The information stored in the Entitlement Reference portion of the DTD points to an entitlement object. This information is placed there by the managing agent (such as the Role-Based Entitlement driver, Entitlement.xml, or the Approval Flow driver, UserApplication.xml). This is the triggering event for an action to take place in a connected system. You don’t need to do anything with the DTD under this heading, but you can use this information to ensure that the entitlement object is being referenced.

<!-- Entitlement result stored in the DirXML-EntitlementResult attribute of a DirXML-EntitlementRecipient object. -->

The Entitlement Result portion reports the results about whether an entitlement is granted or revoked. The information includes the state or status of the event and when the event is granted or revoked (through a time stamp). You don’t need to do anything with the elements and attributes under this heading.
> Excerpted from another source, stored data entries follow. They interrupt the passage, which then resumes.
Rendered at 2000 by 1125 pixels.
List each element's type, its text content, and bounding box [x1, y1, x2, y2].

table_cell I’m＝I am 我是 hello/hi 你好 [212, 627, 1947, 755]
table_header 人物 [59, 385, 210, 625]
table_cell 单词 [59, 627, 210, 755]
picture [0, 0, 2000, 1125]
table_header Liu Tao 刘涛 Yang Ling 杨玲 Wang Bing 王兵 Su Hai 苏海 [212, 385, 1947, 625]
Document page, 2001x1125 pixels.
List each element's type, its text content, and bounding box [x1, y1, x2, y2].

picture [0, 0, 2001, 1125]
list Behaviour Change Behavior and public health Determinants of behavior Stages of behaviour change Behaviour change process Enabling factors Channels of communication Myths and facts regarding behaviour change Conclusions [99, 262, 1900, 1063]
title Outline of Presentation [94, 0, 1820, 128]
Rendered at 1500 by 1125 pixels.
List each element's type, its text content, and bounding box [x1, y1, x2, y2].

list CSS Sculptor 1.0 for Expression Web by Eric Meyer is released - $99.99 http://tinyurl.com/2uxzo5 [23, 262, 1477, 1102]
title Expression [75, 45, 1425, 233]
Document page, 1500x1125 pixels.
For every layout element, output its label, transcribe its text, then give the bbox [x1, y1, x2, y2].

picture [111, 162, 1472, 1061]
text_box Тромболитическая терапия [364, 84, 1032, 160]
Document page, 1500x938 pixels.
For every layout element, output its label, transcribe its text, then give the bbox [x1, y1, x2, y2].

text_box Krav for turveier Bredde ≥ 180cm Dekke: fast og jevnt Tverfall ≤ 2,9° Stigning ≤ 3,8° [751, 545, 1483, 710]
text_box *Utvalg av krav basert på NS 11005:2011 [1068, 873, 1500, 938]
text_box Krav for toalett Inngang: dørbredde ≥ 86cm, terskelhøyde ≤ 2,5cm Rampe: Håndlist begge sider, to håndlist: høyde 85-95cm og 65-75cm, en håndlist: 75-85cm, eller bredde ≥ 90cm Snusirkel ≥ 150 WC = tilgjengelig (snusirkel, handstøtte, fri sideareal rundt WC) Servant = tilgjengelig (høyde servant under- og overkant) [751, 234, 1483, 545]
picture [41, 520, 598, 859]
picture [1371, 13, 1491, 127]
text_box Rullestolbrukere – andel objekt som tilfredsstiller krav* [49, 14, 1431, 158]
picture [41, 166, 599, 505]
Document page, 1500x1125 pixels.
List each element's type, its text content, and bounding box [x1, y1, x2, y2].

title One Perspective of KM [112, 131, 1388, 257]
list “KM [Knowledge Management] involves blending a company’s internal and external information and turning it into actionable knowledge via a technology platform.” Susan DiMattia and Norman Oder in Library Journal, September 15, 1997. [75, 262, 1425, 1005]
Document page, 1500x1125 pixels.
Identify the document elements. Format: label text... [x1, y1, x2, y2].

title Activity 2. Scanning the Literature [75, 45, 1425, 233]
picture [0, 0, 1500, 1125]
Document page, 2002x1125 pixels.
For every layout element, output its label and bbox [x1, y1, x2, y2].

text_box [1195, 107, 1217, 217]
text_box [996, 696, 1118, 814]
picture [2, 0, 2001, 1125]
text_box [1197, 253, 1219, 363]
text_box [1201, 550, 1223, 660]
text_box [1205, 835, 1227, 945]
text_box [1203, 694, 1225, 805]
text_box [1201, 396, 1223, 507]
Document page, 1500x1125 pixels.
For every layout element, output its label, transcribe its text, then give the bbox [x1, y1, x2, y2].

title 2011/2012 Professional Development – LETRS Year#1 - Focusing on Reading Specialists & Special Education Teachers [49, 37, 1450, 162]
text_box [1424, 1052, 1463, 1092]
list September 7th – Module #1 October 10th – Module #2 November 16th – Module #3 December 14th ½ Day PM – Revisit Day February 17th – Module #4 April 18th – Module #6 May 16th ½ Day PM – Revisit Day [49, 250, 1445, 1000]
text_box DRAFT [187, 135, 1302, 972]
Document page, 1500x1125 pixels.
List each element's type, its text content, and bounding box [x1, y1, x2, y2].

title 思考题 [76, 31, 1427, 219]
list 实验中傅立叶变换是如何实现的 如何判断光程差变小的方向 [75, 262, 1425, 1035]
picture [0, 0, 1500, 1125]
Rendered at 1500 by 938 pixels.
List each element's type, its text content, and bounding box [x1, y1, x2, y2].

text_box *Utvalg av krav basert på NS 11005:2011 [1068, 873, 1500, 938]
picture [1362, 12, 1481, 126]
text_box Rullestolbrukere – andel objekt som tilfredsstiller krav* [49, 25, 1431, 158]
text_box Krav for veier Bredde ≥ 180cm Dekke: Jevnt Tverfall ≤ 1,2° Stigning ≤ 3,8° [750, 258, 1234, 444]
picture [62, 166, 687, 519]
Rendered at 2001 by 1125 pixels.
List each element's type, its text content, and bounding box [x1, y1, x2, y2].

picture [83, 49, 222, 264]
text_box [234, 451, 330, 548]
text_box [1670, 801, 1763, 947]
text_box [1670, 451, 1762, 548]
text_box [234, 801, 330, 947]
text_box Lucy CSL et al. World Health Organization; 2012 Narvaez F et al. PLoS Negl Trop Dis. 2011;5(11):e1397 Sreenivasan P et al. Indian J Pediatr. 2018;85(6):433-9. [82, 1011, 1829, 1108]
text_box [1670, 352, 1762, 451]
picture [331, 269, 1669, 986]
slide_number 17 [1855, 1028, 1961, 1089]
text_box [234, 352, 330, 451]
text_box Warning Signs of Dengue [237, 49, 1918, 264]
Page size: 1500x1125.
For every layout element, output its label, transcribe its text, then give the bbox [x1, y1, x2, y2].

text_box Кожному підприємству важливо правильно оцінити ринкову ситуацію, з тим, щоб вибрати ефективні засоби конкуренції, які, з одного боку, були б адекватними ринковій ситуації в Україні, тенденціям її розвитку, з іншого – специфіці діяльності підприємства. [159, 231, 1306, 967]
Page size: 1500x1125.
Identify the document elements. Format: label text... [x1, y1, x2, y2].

<!-- Cached query results stored in the DirXML-SPCachedQuery attribute of a DirXML-Entitlement object. -->

The Entitlement Query portion contains the entitlement values that are gathered from an external application. This information can then be used again if the entitlement client needs to display this information. These values are stored in the DirXML-SPCachedQuery attribute of the Entitlement object. You don’t need to do anything with the elements and attributes under this heading.

<!-- Representation of a DirXML-EntitlementRef within the DirXML Script and within the operation-data of an operation in an XDS document. -->

Because the DTD defines values for more than one document, this EntitlementRef portion is actually not part of the Entitlement definition. You don’t need to do anything with the elements and attributes under this heading.